#### Work task:
Reproduce the records below character for character, leaving out the pictures.

#### Given data:
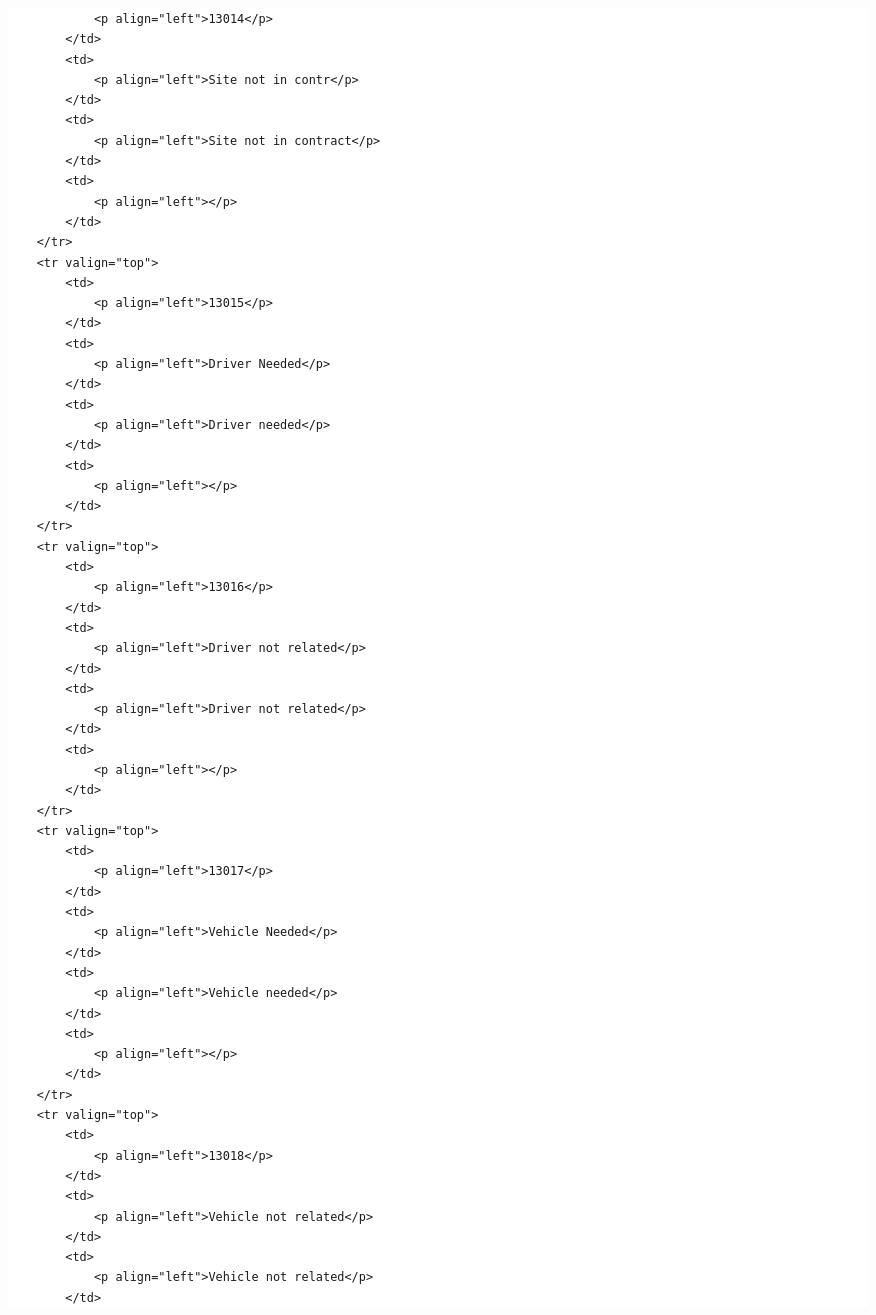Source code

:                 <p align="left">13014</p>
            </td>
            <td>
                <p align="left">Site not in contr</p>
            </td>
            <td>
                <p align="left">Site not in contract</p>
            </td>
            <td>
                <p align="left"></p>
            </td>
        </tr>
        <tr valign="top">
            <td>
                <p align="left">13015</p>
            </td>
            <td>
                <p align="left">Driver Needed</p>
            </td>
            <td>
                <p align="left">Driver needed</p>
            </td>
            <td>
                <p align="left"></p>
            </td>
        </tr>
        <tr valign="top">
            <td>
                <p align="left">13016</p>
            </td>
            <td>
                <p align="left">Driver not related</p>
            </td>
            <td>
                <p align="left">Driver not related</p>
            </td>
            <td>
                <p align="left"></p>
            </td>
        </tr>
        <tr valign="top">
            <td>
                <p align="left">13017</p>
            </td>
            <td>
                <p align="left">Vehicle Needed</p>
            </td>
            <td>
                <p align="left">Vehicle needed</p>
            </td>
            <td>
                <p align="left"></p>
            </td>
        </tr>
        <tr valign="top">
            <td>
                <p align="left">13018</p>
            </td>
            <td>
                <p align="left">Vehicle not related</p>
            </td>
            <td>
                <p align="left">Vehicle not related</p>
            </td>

#### Exercise output:
Source code

:                 <p align="left">13014</p>
            </td>
            <td>
                <p align="left">Site not in contr</p>
            </td>
            <td>
                <p align="left">Site not in contract</p>
            </td>
            <td>
                <p align="left"></p>
            </td>
        </tr>
        <tr valign="top">
            <td>
                <p align="left">13015</p>
            </td>
            <td>
                <p align="left">Driver Needed</p>
            </td>
            <td>
                <p align="left">Driver needed</p>
            </td>
            <td>
                <p align="left"></p>
            </td>
        </tr>
        <tr valign="top">
            <td>
                <p align="left">13016</p>
            </td>
            <td>
                <p align="left">Driver not related</p>
            </td>
            <td>
                <p align="left">Driver not related</p>
            </td>
            <td>
                <p align="left"></p>
            </td>
        </tr>
        <tr valign="top">
            <td>
                <p align="left">13017</p>
            </td>
            <td>
                <p align="left">Vehicle Needed</p>
            </td>
            <td>
                <p align="left">Vehicle needed</p>
            </td>
            <td>
                <p align="left"></p>
            </td>
        </tr>
        <tr valign="top">
            <td>
                <p align="left">13018</p>
            </td>
            <td>
                <p align="left">Vehicle not related</p>
            </td>
            <td>
                <p align="left">Vehicle not related</p>
            </td>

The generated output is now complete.